■ Set task: Output only part of the data below as a Markdown table with columns Row and Entry, numbering each line and leaving out blank lines. Begin at the line that has "pose: elev=44.6 azim=24.5" and stop after the line that has "Dot at: (254, 213)".

■ Supplied records:
>>

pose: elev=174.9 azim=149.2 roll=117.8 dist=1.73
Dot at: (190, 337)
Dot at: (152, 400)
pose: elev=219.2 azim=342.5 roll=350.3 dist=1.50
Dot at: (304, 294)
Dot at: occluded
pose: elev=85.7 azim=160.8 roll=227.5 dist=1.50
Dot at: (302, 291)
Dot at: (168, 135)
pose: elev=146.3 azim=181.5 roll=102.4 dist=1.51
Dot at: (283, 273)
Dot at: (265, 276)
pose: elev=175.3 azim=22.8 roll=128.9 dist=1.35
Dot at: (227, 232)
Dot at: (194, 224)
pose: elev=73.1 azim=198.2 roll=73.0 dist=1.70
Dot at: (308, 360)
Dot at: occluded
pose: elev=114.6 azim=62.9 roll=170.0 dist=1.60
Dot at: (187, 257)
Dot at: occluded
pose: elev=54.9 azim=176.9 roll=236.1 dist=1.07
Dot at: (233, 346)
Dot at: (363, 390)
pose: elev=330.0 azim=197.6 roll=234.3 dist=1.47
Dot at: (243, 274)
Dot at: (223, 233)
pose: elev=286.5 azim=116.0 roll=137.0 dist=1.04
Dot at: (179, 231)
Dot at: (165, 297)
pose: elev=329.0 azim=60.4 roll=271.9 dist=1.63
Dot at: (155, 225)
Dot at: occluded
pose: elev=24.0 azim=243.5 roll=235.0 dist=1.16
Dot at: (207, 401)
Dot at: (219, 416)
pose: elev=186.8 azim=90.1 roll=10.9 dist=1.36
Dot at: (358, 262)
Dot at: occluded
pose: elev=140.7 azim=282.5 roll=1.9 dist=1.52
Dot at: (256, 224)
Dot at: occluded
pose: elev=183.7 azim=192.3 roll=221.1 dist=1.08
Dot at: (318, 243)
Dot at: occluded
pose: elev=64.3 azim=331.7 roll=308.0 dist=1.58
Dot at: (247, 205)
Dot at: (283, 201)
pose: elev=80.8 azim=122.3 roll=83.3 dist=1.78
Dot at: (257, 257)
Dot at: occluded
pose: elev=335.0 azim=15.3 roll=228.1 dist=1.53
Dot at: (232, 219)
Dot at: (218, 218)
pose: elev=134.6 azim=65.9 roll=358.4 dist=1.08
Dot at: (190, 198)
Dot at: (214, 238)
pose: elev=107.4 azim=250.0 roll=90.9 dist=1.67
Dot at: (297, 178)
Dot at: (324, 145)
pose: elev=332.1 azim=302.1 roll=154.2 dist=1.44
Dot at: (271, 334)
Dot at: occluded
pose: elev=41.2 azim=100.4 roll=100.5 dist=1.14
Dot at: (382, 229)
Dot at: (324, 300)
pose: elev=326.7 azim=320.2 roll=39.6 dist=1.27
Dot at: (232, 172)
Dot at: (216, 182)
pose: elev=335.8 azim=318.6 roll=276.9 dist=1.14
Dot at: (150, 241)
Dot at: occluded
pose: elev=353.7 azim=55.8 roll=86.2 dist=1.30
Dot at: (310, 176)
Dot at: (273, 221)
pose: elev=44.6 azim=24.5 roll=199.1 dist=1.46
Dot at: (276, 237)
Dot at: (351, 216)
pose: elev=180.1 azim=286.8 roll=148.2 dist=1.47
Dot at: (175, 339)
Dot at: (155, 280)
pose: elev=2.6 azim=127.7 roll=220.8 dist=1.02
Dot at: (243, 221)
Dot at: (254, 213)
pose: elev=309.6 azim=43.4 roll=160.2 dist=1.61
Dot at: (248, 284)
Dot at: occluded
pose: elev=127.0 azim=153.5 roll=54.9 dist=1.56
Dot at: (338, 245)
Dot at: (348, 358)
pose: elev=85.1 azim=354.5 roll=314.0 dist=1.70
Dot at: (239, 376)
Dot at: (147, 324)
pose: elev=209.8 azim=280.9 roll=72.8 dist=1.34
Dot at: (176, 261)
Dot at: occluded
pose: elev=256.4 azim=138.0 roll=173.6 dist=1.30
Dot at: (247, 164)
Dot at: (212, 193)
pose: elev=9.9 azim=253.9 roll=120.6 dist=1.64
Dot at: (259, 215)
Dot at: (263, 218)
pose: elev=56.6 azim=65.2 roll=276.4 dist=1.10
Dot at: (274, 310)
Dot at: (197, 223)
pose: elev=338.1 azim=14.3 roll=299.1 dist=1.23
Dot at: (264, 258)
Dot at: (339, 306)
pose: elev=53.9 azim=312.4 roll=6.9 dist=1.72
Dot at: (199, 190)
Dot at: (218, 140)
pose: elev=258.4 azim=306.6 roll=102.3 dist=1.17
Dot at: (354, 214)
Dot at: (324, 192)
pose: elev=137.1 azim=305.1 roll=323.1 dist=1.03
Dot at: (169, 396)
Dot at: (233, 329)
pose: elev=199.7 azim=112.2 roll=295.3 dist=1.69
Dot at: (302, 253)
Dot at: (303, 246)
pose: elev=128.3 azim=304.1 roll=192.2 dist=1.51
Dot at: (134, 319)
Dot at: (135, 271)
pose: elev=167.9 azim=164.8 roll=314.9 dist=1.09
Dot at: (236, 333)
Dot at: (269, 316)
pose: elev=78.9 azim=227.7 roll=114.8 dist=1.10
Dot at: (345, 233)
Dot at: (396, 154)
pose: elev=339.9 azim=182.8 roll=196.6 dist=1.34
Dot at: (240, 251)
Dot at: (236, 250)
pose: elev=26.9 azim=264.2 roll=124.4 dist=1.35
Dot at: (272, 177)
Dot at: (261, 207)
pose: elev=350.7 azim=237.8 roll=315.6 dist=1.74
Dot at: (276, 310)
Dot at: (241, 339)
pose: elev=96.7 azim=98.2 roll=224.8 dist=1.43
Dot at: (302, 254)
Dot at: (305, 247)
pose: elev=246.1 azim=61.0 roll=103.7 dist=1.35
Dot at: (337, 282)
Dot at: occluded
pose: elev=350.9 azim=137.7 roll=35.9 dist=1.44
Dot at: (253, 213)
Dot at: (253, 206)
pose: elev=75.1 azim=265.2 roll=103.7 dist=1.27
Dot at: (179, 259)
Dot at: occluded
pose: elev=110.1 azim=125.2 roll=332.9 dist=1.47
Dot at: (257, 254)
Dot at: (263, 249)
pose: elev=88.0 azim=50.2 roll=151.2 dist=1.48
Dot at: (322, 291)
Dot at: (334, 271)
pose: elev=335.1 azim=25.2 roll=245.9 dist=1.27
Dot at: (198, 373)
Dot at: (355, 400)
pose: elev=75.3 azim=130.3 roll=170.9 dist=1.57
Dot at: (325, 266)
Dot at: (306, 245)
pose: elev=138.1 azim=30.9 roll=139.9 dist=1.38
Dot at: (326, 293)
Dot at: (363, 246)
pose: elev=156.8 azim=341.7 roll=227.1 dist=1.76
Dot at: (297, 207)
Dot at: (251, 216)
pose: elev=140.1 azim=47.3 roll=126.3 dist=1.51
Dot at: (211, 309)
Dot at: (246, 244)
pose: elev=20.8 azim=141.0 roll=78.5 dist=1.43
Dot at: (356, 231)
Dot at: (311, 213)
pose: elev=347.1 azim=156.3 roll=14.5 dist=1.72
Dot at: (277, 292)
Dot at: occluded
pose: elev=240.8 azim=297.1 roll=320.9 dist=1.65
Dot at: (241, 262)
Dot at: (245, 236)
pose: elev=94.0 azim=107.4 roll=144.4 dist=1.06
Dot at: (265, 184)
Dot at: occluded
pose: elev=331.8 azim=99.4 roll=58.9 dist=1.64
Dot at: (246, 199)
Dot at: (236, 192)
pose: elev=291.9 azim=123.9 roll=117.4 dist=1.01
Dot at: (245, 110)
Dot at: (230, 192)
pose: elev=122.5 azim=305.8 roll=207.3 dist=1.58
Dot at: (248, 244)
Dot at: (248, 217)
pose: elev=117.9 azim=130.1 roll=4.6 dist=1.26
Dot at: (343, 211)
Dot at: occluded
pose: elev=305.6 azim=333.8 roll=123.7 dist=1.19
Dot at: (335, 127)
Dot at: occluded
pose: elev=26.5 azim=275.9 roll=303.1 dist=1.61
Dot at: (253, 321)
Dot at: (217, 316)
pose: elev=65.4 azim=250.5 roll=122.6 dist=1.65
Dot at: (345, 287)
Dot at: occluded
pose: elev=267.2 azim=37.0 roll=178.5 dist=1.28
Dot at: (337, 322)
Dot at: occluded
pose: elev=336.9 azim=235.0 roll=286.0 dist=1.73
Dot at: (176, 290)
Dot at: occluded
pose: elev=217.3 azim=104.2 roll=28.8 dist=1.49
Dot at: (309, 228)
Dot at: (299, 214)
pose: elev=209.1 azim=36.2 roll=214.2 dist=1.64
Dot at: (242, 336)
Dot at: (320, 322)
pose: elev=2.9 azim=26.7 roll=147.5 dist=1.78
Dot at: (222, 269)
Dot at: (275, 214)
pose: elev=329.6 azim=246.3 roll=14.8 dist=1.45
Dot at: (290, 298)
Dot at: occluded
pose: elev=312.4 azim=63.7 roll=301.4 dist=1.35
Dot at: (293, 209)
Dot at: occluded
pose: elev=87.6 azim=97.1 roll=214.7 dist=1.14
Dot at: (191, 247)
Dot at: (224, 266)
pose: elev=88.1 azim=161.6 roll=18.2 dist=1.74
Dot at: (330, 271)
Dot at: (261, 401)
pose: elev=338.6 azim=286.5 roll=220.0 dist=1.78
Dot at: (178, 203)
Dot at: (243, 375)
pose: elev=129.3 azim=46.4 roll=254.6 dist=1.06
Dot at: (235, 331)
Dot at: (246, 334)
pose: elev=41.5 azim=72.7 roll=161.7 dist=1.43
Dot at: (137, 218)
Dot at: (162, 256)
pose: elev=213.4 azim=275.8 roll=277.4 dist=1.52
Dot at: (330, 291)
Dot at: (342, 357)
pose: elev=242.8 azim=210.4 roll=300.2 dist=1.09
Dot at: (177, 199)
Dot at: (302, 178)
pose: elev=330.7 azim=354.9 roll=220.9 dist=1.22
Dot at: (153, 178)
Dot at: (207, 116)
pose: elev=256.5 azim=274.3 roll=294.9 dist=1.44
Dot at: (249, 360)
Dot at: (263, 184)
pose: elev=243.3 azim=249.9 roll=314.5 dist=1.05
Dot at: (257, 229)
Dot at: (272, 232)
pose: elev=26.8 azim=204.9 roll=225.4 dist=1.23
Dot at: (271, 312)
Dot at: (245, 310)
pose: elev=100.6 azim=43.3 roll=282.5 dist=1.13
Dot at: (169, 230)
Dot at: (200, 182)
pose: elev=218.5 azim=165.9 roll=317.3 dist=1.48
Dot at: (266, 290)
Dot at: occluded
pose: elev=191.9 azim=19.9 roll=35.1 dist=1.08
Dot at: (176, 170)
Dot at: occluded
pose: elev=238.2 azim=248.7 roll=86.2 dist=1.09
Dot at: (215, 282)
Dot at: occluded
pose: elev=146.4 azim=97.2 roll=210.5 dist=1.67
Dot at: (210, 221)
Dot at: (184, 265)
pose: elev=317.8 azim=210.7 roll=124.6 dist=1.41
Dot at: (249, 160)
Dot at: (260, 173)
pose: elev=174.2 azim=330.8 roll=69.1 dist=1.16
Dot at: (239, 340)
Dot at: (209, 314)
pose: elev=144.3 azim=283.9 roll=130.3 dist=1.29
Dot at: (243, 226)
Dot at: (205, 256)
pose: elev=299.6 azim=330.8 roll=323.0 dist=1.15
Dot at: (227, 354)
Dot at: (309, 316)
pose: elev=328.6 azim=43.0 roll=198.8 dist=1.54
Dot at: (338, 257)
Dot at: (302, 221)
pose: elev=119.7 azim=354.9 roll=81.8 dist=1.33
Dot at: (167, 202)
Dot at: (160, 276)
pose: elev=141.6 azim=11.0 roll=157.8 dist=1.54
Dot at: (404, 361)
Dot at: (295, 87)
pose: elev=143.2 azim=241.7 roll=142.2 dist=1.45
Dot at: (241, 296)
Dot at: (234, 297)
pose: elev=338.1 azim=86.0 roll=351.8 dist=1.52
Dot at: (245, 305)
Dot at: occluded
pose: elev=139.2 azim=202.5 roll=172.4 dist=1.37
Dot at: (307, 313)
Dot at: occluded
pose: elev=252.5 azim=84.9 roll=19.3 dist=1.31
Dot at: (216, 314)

<<

■ Output of the exercise:
| Row | Entry |
|---|---|
| 1 | pose: elev=44.6 azim=24.5 roll=199.1 dist=1.46 |
| 2 | Dot at: (276, 237) |
| 3 | Dot at: (351, 216) |
| 4 | pose: elev=180.1 azim=286.8 roll=148.2 dist=1.47 |
| 5 | Dot at: (175, 339) |
| 6 | Dot at: (155, 280) |
| 7 | pose: elev=2.6 azim=127.7 roll=220.8 dist=1.02 |
| 8 | Dot at: (243, 221) |
| 9 | Dot at: (254, 213) |